▶ _TASK ITEM_
Find every line in the material below with the string "trying" and state how many there are, with no other text.

▶ _EXCERPTED RECORDS_
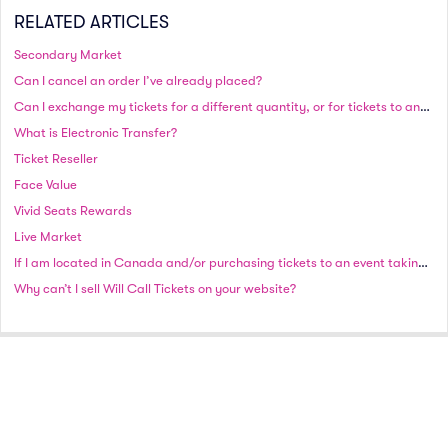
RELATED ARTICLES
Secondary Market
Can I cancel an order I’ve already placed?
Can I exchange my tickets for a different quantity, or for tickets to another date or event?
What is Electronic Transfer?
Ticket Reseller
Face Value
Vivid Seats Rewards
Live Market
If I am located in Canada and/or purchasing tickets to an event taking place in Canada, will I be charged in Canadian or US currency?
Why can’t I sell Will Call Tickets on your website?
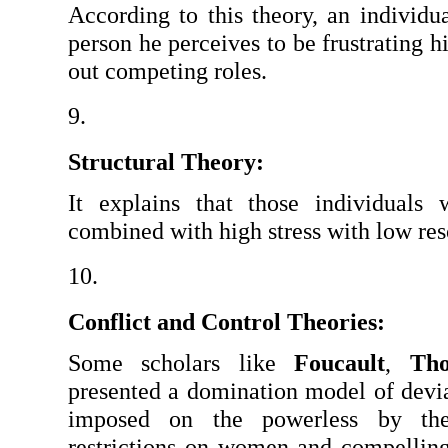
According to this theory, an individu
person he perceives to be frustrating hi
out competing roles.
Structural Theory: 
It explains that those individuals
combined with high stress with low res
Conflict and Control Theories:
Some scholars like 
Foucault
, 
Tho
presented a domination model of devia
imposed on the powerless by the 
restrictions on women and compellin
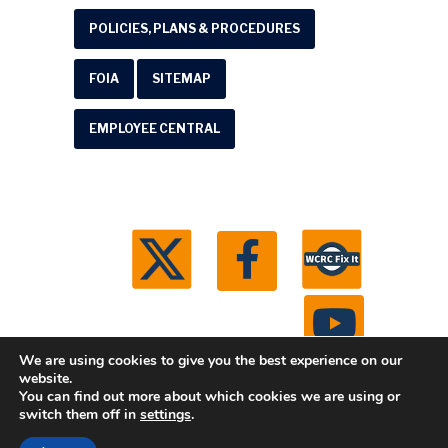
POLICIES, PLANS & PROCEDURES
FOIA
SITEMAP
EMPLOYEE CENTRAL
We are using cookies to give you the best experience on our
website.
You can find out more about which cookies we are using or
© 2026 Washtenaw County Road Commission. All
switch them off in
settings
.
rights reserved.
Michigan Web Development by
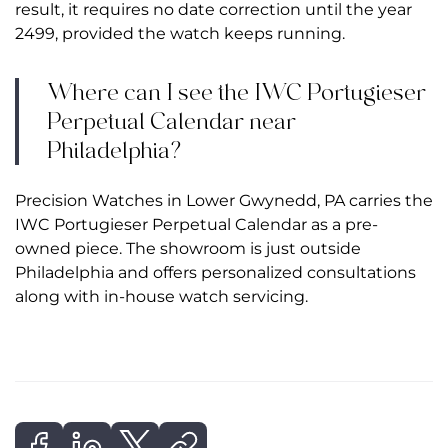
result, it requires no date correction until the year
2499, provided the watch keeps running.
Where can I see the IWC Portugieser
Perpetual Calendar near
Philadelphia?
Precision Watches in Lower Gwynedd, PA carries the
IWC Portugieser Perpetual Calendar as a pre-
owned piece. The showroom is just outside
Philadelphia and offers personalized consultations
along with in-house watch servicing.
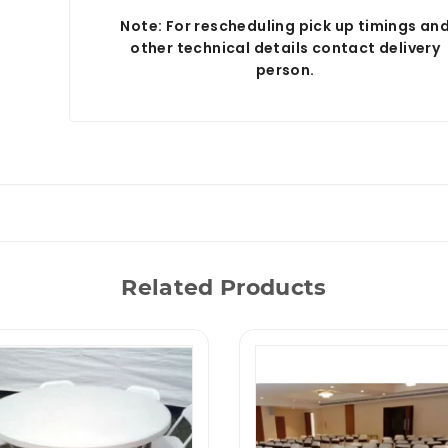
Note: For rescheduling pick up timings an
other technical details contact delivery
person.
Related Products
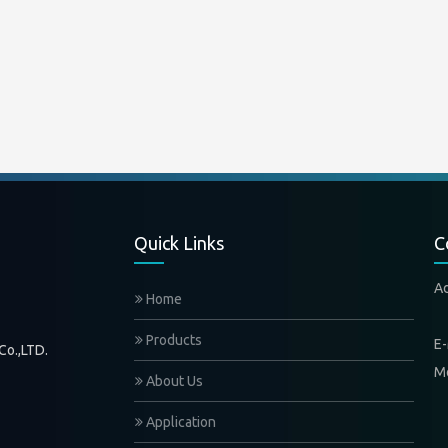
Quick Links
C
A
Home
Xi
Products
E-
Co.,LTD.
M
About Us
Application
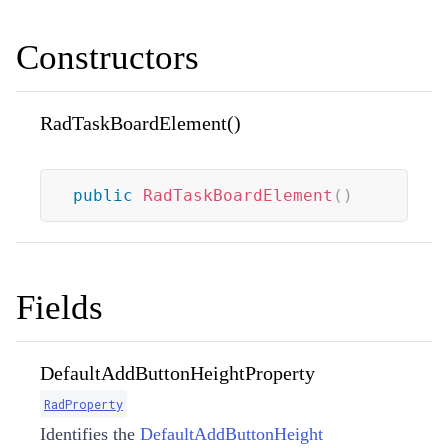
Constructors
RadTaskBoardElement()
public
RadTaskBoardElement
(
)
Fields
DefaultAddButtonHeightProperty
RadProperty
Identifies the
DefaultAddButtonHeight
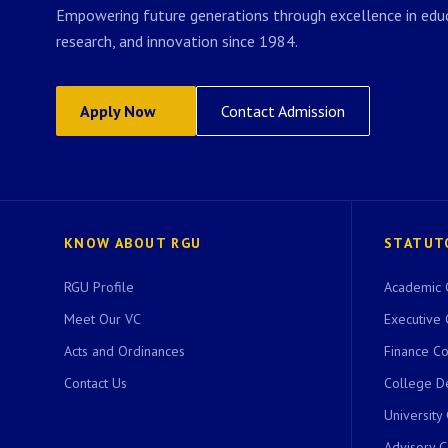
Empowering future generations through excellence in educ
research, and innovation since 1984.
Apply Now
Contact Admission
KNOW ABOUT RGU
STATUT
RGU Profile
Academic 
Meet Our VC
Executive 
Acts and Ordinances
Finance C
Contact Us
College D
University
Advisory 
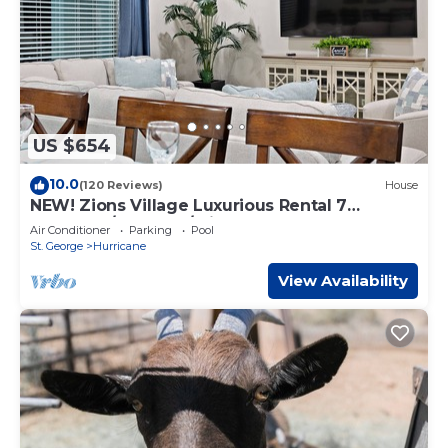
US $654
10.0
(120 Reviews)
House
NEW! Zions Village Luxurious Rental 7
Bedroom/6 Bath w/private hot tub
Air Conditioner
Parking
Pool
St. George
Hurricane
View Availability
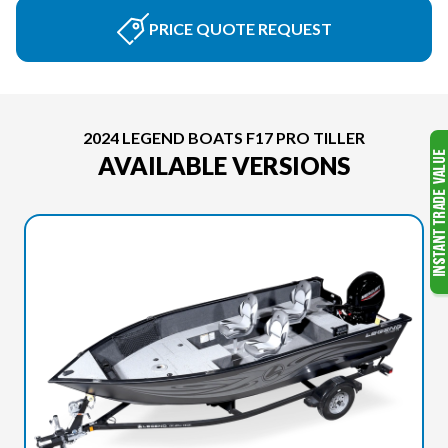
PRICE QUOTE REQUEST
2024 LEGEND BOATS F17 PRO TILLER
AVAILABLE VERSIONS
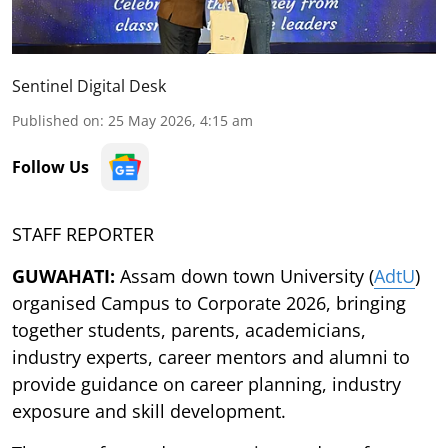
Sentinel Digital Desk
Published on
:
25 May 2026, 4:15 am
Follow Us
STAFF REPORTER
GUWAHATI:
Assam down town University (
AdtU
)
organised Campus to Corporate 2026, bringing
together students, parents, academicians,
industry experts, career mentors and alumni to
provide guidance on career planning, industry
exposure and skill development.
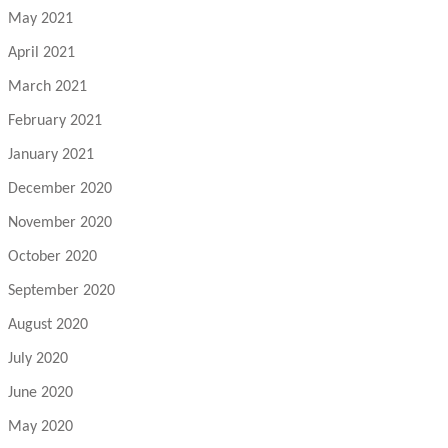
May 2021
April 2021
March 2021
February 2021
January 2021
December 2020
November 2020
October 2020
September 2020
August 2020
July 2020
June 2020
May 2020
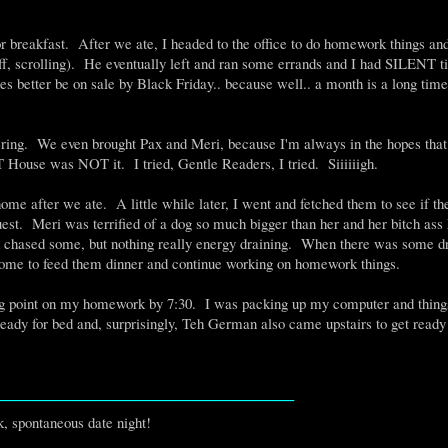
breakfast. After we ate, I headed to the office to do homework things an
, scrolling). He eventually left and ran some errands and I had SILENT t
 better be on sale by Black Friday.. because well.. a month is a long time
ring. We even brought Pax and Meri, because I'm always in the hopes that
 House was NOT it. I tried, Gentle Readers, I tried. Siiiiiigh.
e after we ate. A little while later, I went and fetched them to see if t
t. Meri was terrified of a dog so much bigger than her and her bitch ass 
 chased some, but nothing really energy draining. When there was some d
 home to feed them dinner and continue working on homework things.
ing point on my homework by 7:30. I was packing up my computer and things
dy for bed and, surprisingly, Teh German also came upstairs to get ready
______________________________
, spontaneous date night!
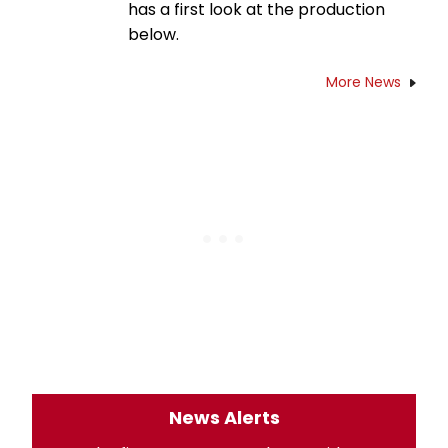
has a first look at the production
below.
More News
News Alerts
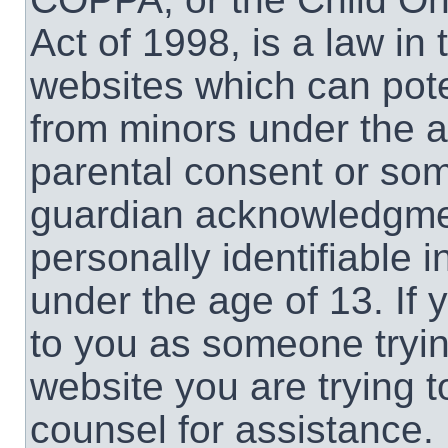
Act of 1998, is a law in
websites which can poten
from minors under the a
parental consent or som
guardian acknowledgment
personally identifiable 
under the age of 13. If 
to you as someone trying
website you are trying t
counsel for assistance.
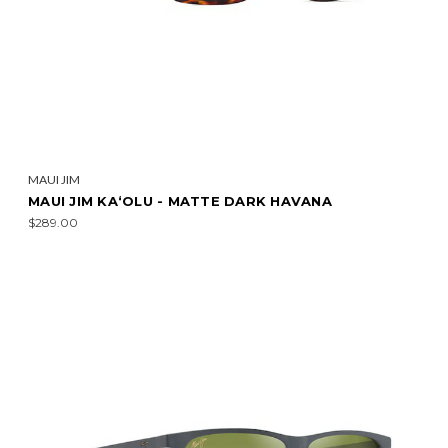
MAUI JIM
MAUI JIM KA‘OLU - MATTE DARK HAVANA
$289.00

▶ _SOLUTION FOR THIS TASK_
2